Termed "Operation Higher Court", during 1995 to 2018, Faith and Action targeted Supreme Court justices and clerks, as well as elected officials, government employees, and other government personnel to influence.

The programs under Faith and Action were taken over by Liberty Counsel in 2018 and then changed to Faith and Liberty. Schenck kept leading the organization P&R Schenck Associates in Evangelism and moved his headquarters within D.C.

===Headquarters===
Under Schenck's leadership, the organization was headquartered in the Honorable William J. Ostrowski House, named for the retired New York State Supreme Court judge and long-time supporter of the Schenck brothers’ efforts.
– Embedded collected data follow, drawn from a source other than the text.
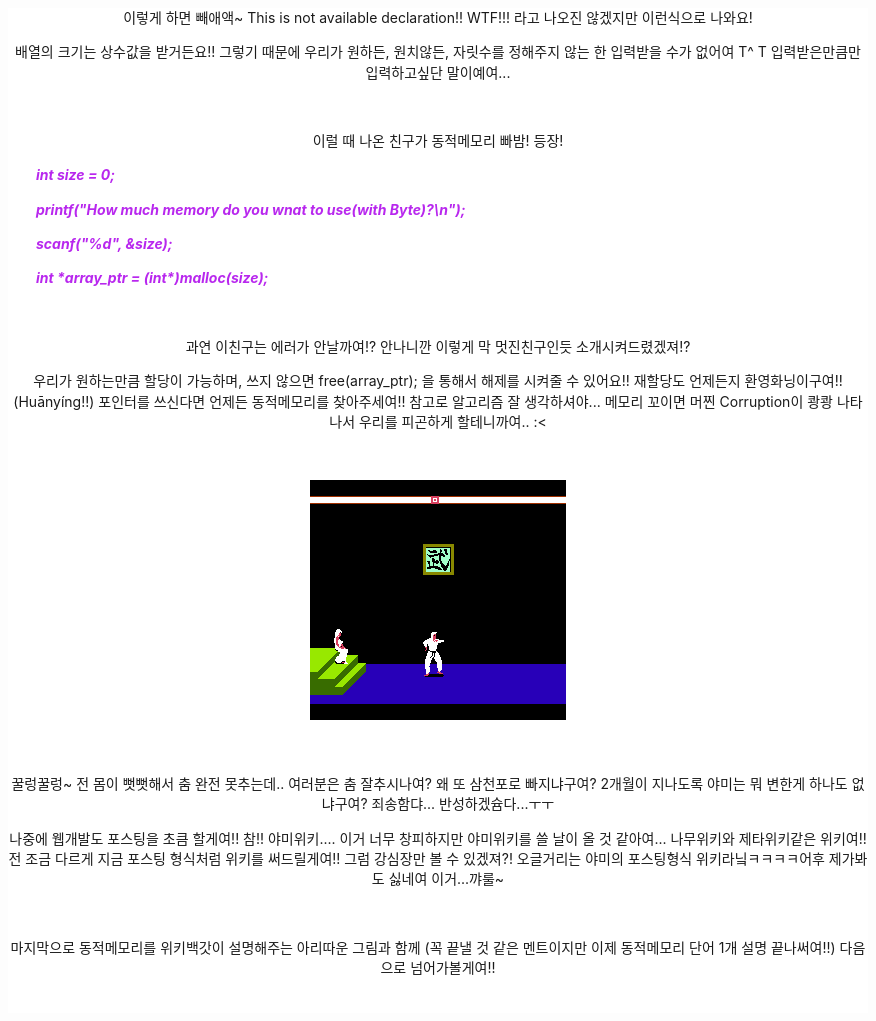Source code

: <p style="TEXT-ALIGN: center;">이렇게 하면 빼애액~ This is not available declaration!! WTF!!! 라고 나오진 않겠지만 이런식으로 나와요!</p>
<p style="TEXT-ALIGN: center;">배열의 크기는 상수값을 받거든요!! 그렇기 때문에 우리가 원하든, 원치않든, 자릿수를 정해주지 않는 한 입력받을 수가 없어여 T^ T 입력받은만큼만 입력하고싶단 말이예여...</p>
<br />
<p style="TEXT-ALIGN: center;">이럴 때 나온 친구가 동적메모리 빠밤! 등장!</p>
<p style="TEXT-ALIGN: left; MARGIN-LEFT: 2em;"><span style="color: #B827EE"><strong><em>int size = 0;</em></strong></span></p>
<p style="TEXT-ALIGN: left; MARGIN-LEFT: 2em;"><span style="color: #B827EE"><strong><em>printf("How much memory do you wnat to use(with Byte)?\n");</em></strong></span></p>
<p style="TEXT-ALIGN: left; MARGIN-LEFT: 2em;"><span style="color: #B827EE"><strong><em>scanf("%d", &amp;size);</em></strong></span></p>
<p style="TEXT-ALIGN: left; MARGIN-LEFT: 2em;"><span style="color: #B827EE"><strong><em>int *array_ptr = (int*)malloc(size);</em></strong></span></p>
<br />
<p style="TEXT-ALIGN: center;">과연 이친구는 에러가 안날까여!? 안나니깐 이렇게 막 멋진친구인듯 소개시켜드렸겠져!?</p>
<p style="TEXT-ALIGN: center;">우리가 원하는만큼 할당이 가능하며, 쓰지 않으면 free(array_ptr); 을 통해서 해제를 시켜줄 수 있어요!! 재할당도 언제든지 환영화닝이구여!!(Huānyíng!!) 포인터를 쓰신다면 언제든 동적메모리를 찾아주세여!! 참고로 알고리즘 잘 생각하셔야... 메모리 꼬이면 머찐 Corruption이 쾅쾅 나타나서 우리를 피곤하게 할테니까여.. :&lt;</p>
<br />
<p style="TEXT-ALIGN: center;"><img width="256" height="240" src="/assets/images/yummyHitOS/21day/03.gif" /></p>
<br />
<p style="TEXT-ALIGN: center;">꿀렁꿀렁~ 전 몸이 뻣뻣해서 춤 완전 못추는데.. 여러분은 춤 잘추시나여? 왜 또 삼천포로 빠지냐구여? 2개월이 지나도록 야미는 뭐 변한게 하나도 없냐구여? 죄송함댜... 반성하겠슘다...ㅜㅜ</p>
<p style="TEXT-ALIGN: center;">나중에 웹개발도 포스팅을 초큼 할게여!! 참!! 야미위키.... 이거 너무 창피하지만 야미위키를 쓸 날이 올 것 같아여... 나무위키와 제타위키같은 위키여!! 전 조금 다르게 지금 포스팅 형식처럼 위키를 써드릴게여!! 그럼 강심장만 볼 수 있겠져?! 오글거리는 야미의 포스팅형식 위키라닠ㅋㅋㅋㅋ어후 제가봐도 싫네여 이거...꺄룰~</p>
<br />
<p style="TEXT-ALIGN: center;">마지막으로 동적메모리를 위키백갓이 설명해주는 아리따운 그림과 함께 (꼭 끝낼 것 같은 멘트이지만 이제 동적메모리 단어 1개 설명 끝나써여!!) 다음으로 넘어가볼게여!!</p>
<br />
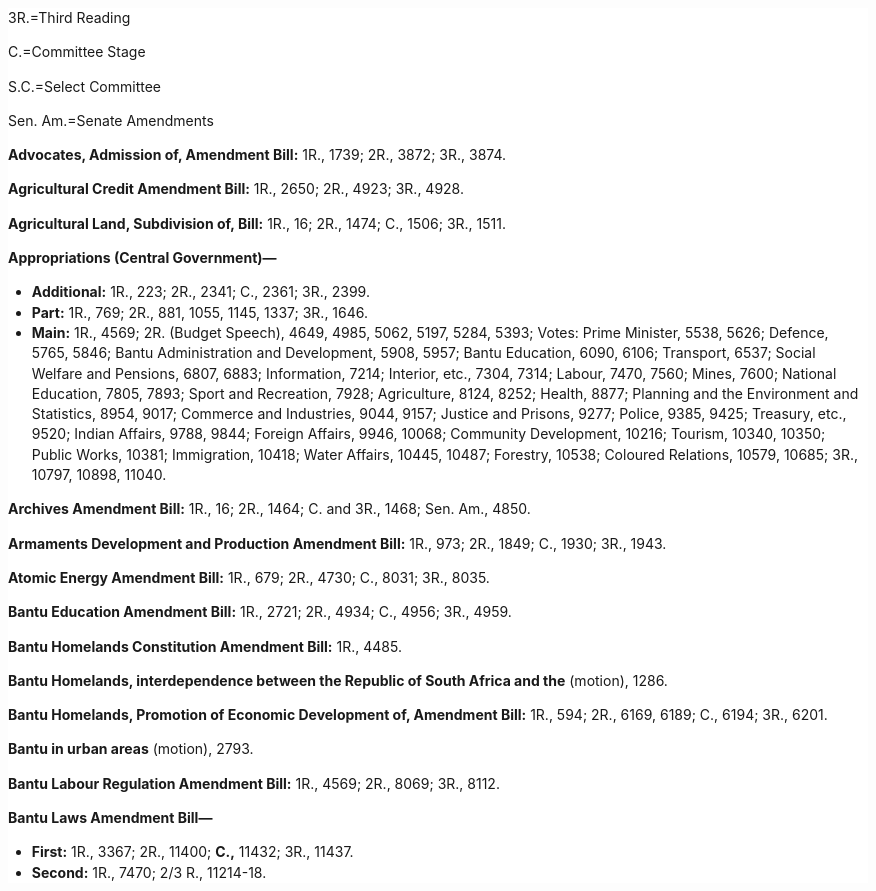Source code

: <p>3R.=Third Reading</p>

<p>C.=Committee Stage</p>

<p>S.C.=Select Committee</p>

<p>Sen. Am.=Senate Amendments</p>

<p><b>Advocates, Admission of, Amendment Bill:</b> 1R., 1739; 2R., 3872; 3R., 3874.</p>

<p><b>Agricultural Credit Amendment Bill:</b> 1R., 2650; 2R., 4923; 3R., 4928.</p>

<p><b>Agricultural Land, Subdivision of, Bill:</b> 1R., 16; 2R., 1474; C., 1506; 3R., 1511.</p>

<p><b>Appropriations (Central Government)&#x2014;</b></p>

<ul>

<li><b>Additional:</b> 1R., 223; 2R., 2341; C., 2361; 3R., 2399.</li>

<li><b>Part:</b> 1R., 769; 2R., 881, 1055, 1145, 1337; 3R., 1646.</li>

<li><b>Main:</b> 1R., 4569; 2R. (Budget Speech), 4649, 4985, 5062, 5197, 5284, 5393; Votes: Prime Minister, 5538, 5626; Defence, 5765, 5846; Bantu Administration and Development, 5908, 5957; Bantu Education, 6090, 6106; Transport, 6537; Social Welfare and Pensions, 6807, 6883; Information, 7214; Interior, etc., 7304, 7314; Labour, 7470, 7560; Mines, 7600; National Education, 7805, 7893; Sport and Recreation, 7928; Agriculture, 8124, 8252; Health, 8877; Planning and the Environment and Statistics, 8954, 9017; Commerce and Industries, 9044, 9157; Justice and Prisons, 9277; Police, 9385, 9425; Treasury, etc., 9520; Indian Affairs, 9788, 9844; Foreign Affairs, 9946, 10068; Community Development, 10216; Tourism, 10340, 10350; Public Works, 10381; Immigration, 10418; Water Affairs, 10445, 10487; Forestry, 10538; Coloured Relations, 10579, 10685; 3R., 10797, 10898, 11040.</li>

</ul>

<p><b>Archives Amendment Bill:</b> 1R., 16; 2R., 1464; C. and 3R., 1468; Sen. Am., 4850.</p>

<p><b>Armaments Development and Production Amendment Bill:</b> 1R., 973; 2R., 1849; C., 1930; 3R., 1943.</p>

<p><b>Atomic Energy Amendment Bill:</b> 1R., 679; 2R., 4730; C., 8031; 3R., 8035.</p>

<p><b>Bantu Education Amendment Bill:</b> 1R., 2721; 2R., 4934; C., 4956; 3R., 4959.</p>

<p><b>Bantu Homelands Constitution Amendment Bill:</b> 1R., 4485.</p>

<p><b>Bantu Homelands, interdependence between the Republic of South Africa and the</b> (motion), 1286.</p>

<p><b>Bantu Homelands, Promotion of Economic Development of, Amendment Bill:</b> 1R., 594; 2R., 6169, 6189; C., 6194; 3R., 6201.</p>

<p><b>Bantu in urban areas</b> (motion), 2793.</p>

<p><b>Bantu Labour Regulation Amendment Bill:</b> 1R., 4569; 2R., 8069; 3R., 8112.</p>

<p><b>Bantu Laws Amendment Bill&#x2014;</b></p>

<ul>

<li><b>First:</b> 1R., 3367; 2R., 11400; <b>C.,</b> 11432; 3R., 11437.</li>

<li><b>Second:</b> 1R., 7470; 2/3 R., 11214-18.</li>
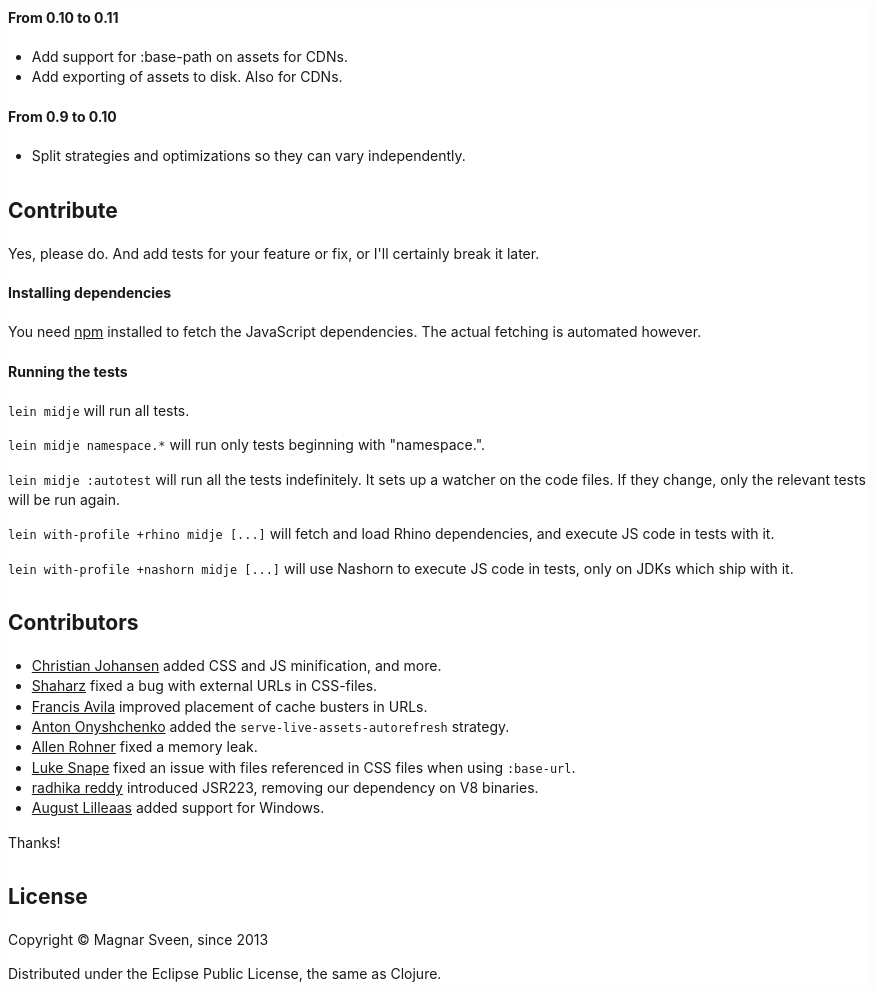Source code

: #### From 0.10 to 0.11

- Add support for :base-path on assets for CDNs.
- Add exporting of assets to disk. Also for CDNs.

#### From 0.9 to 0.10

- Split strategies and optimizations so they can vary independently.

## Contribute

Yes, please do. And add tests for your feature or fix, or I'll
certainly break it later.

#### Installing dependencies

You need [npm](https://npmjs.org/) installed to fetch the JavaScript
dependencies. The actual fetching is automated however.

#### Running the tests

`lein midje` will run all tests.

`lein midje namespace.*` will run only tests beginning with "namespace.".

`lein midje :autotest` will run all the tests indefinitely. It sets up a
watcher on the code files. If they change, only the relevant tests will be
run again.

`lein with-profile +rhino midje [...]` will fetch and load Rhino dependencies, and execute
JS code in tests with it.

`lein with-profile +nashorn midje [...]` will use Nashorn to execute JS code in tests,
only on JDKs which ship with it.

## Contributors

- [Christian Johansen](https://github.com/cjohansen) added CSS and JS
  minification, and more.
- [Shaharz](https://github.com/shaharz) fixed a bug with external URLs
  in CSS-files.
- [Francis Avila](https://github.com/favila) improved placement of cache busters
  in URLs.
- [Anton Onyshchenko](https://github.com/env0der) added the `serve-live-assets-autorefresh` strategy.
- [Allen Rohner](https://github.com/arohner) fixed a memory leak.
- [Luke Snape](https://github.com/lsnape) fixed an issue with files referenced in CSS files when using `:base-url`.
- [radhika reddy](https://github.com/radhikalism) introduced JSR223, removing our dependency on V8 binaries.
- [August Lilleaas](https://github.com/augustl) added support for Windows.

Thanks!

## License

Copyright © Magnar Sveen, since 2013

Distributed under the Eclipse Public License, the same as Clojure.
The property included the Cora Bieber Garden, which was named for Lancaster, Pennsylvania's Cora Bieber in 2007.

===Activities===
In 2005 Faith and Action ministry joined other organizations to sponsor a Nativity Scene on Capitol Hill during the Christmas season.

One notable feature of the organization's office was a granite sculpture depicting the Ten Commandments displayed in the building's front garden. On Memorial Day in 2006, the monument was placed in the front of the building, readily noticeable from the street.

The Ten Commandments Project was a project of Faith and Action. One of its goals is to "restore the moral foundations of our American culture" through placing Ten Commandments displays in public buildings.

Created in 1995, Faith and Action’s Ten Commandments Project has given more than 400 plaques depicting the Ten Commandments to members of Congress and other highly placed officials, including former presidents Clinton and Bush. Special delegations of clergy and lay people made presentations during ceremonies in the recipients’ offices. The agenda included a short speech describing religion as the foundational basis of morality and law, a reading of the Commandments in their entirety, and prayers. The official was given an inscribed wooden plaque on which was mounted two stone polymer tablets containing a summary of the Ten Commandments. Recipients were urged to “display and obey” the Ten Commandments.